Provided records section start

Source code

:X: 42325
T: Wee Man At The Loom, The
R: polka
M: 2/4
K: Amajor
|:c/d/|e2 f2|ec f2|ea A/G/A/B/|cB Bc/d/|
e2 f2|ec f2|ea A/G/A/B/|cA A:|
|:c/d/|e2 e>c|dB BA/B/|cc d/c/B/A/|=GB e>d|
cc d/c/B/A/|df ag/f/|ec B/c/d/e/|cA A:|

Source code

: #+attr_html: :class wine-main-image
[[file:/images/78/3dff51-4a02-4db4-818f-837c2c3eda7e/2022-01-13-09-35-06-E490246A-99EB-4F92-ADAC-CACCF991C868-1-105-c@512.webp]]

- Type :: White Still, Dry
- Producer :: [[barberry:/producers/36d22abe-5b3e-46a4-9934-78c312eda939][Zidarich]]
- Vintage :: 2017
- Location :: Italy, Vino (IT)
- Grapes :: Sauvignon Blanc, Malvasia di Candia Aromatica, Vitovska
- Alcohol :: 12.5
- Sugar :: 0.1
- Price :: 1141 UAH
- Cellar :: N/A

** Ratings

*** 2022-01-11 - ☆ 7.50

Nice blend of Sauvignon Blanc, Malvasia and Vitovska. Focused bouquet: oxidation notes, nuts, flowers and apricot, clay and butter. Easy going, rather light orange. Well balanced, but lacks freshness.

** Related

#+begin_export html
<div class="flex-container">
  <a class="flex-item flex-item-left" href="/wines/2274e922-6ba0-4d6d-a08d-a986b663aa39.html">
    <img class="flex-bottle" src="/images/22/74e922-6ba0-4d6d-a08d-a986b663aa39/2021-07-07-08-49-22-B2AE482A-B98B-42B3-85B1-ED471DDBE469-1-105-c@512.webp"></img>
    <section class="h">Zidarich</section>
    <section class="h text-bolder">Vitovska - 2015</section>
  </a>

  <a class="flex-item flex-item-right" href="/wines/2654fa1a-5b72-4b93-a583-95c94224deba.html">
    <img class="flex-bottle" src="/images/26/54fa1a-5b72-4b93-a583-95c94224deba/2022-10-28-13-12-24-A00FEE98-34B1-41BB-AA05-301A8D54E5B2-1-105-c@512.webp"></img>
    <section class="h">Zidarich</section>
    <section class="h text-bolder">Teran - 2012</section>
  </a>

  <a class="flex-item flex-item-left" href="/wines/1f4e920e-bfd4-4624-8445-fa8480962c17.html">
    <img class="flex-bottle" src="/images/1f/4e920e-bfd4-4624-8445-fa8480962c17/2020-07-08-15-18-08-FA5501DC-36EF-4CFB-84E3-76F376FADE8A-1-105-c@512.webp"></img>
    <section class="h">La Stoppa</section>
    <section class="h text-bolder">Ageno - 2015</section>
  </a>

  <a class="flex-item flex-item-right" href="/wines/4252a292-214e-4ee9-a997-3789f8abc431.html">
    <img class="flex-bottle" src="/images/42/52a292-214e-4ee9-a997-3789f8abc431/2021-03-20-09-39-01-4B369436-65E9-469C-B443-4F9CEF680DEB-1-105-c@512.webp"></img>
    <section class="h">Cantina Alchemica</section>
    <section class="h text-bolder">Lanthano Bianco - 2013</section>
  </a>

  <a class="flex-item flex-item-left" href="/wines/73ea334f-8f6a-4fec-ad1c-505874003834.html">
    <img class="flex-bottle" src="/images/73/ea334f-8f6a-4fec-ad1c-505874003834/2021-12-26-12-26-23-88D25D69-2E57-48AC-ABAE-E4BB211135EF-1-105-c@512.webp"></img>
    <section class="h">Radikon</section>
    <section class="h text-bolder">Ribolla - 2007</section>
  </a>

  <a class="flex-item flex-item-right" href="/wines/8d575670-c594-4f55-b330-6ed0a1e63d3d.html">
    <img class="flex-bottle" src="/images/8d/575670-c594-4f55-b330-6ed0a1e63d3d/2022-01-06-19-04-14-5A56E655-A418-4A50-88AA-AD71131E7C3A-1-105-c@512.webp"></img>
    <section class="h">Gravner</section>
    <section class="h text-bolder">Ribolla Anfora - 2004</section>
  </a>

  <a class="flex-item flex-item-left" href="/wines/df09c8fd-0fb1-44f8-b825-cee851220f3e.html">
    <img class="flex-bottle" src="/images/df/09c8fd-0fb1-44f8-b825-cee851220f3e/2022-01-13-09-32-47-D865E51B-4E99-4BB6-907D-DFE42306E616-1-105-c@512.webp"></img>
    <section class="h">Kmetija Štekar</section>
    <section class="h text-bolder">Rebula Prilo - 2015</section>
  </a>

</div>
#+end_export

Provided records section end

Instructions to follow:
Your task is to retype the whole listing, keeping every word exactly as it is.

Answer to this task:
Source code

:X: 42325
T: Wee Man At The Loom, The
R: polka
M: 2/4
K: Amajor
|:c/d/|e2 f2|ec f2|ea A/G/A/B/|cB Bc/d/|
e2 f2|ec f2|ea A/G/A/B/|cA A:|
|:c/d/|e2 e>c|dB BA/B/|cc d/c/B/A/|=GB e>d|
cc d/c/B/A/|df ag/f/|ec B/c/d/e/|cA A:|

Source code

: #+attr_html: :class wine-main-image
[[file:/images/78/3dff51-4a02-4db4-818f-837c2c3eda7e/2022-01-13-09-35-06-E490246A-99EB-4F92-ADAC-CACCF991C868-1-105-c@512.webp]]

- Type :: White Still, Dry
- Producer :: [[barberry:/producers/36d22abe-5b3e-46a4-9934-78c312eda939][Zidarich]]
- Vintage :: 2017
- Location :: Italy, Vino (IT)
- Grapes :: Sauvignon Blanc, Malvasia di Candia Aromatica, Vitovska
- Alcohol :: 12.5
- Sugar :: 0.1
- Price :: 1141 UAH
- Cellar :: N/A

** Ratings

*** 2022-01-11 - ☆ 7.50

Nice blend of Sauvignon Blanc, Malvasia and Vitovska. Focused bouquet: oxidation notes, nuts, flowers and apricot, clay and butter. Easy going, rather light orange. Well balanced, but lacks freshness.

** Related

#+begin_export html
<div class="flex-container">
  <a class="flex-item flex-item-left" href="/wines/2274e922-6ba0-4d6d-a08d-a986b663aa39.html">
    <img class="flex-bottle" src="/images/22/74e922-6ba0-4d6d-a08d-a986b663aa39/2021-07-07-08-49-22-B2AE482A-B98B-42B3-85B1-ED471DDBE469-1-105-c@512.webp"></img>
    <section class="h">Zidarich</section>
    <section class="h text-bolder">Vitovska - 2015</section>
  </a>

  <a class="flex-item flex-item-right" href="/wines/2654fa1a-5b72-4b93-a583-95c94224deba.html">
    <img class="flex-bottle" src="/images/26/54fa1a-5b72-4b93-a583-95c94224deba/2022-10-28-13-12-24-A00FEE98-34B1-41BB-AA05-301A8D54E5B2-1-105-c@512.webp"></img>
    <section class="h">Zidarich</section>
    <section class="h text-bolder">Teran - 2012</section>
  </a>

  <a class="flex-item flex-item-left" href="/wines/1f4e920e-bfd4-4624-8445-fa8480962c17.html">
    <img class="flex-bottle" src="/images/1f/4e920e-bfd4-4624-8445-fa8480962c17/2020-07-08-15-18-08-FA5501DC-36EF-4CFB-84E3-76F376FADE8A-1-105-c@512.webp"></img>
    <section class="h">La Stoppa</section>
    <section class="h text-bolder">Ageno - 2015</section>
  </a>

  <a class="flex-item flex-item-right" href="/wines/4252a292-214e-4ee9-a997-3789f8abc431.html">
    <img class="flex-bottle" src="/images/42/52a292-214e-4ee9-a997-3789f8abc431/2021-03-20-09-39-01-4B369436-65E9-469C-B443-4F9CEF680DEB-1-105-c@512.webp"></img>
    <section class="h">Cantina Alchemica</section>
    <section class="h text-bolder">Lanthano Bianco - 2013</section>
  </a>

  <a class="flex-item flex-item-left" href="/wines/73ea334f-8f6a-4fec-ad1c-505874003834.html">
    <img class="flex-bottle" src="/images/73/ea334f-8f6a-4fec-ad1c-505874003834/2021-12-26-12-26-23-88D25D69-2E57-48AC-ABAE-E4BB211135EF-1-105-c@512.webp"></img>
    <section class="h">Radikon</section>
    <section class="h text-bolder">Ribolla - 2007</section>
  </a>

  <a class="flex-item flex-item-right" href="/wines/8d575670-c594-4f55-b330-6ed0a1e63d3d.html">
    <img class="flex-bottle" src="/images/8d/575670-c594-4f55-b330-6ed0a1e63d3d/2022-01-06-19-04-14-5A56E655-A418-4A50-88AA-AD71131E7C3A-1-105-c@512.webp"></img>
    <section class="h">Gravner</section>
    <section class="h text-bolder">Ribolla Anfora - 2004</section>
  </a>

  <a class="flex-item flex-item-left" href="/wines/df09c8fd-0fb1-44f8-b825-cee851220f3e.html">
    <img class="flex-bottle" src="/images/df/09c8fd-0fb1-44f8-b825-cee851220f3e/2022-01-13-09-32-47-D865E51B-4E99-4BB6-907D-DFE42306E616-1-105-c@512.webp"></img>
    <section class="h">Kmetija Štekar</section>
    <section class="h text-bolder">Rebula Prilo - 2015</section>
  </a>

</div>
#+end_export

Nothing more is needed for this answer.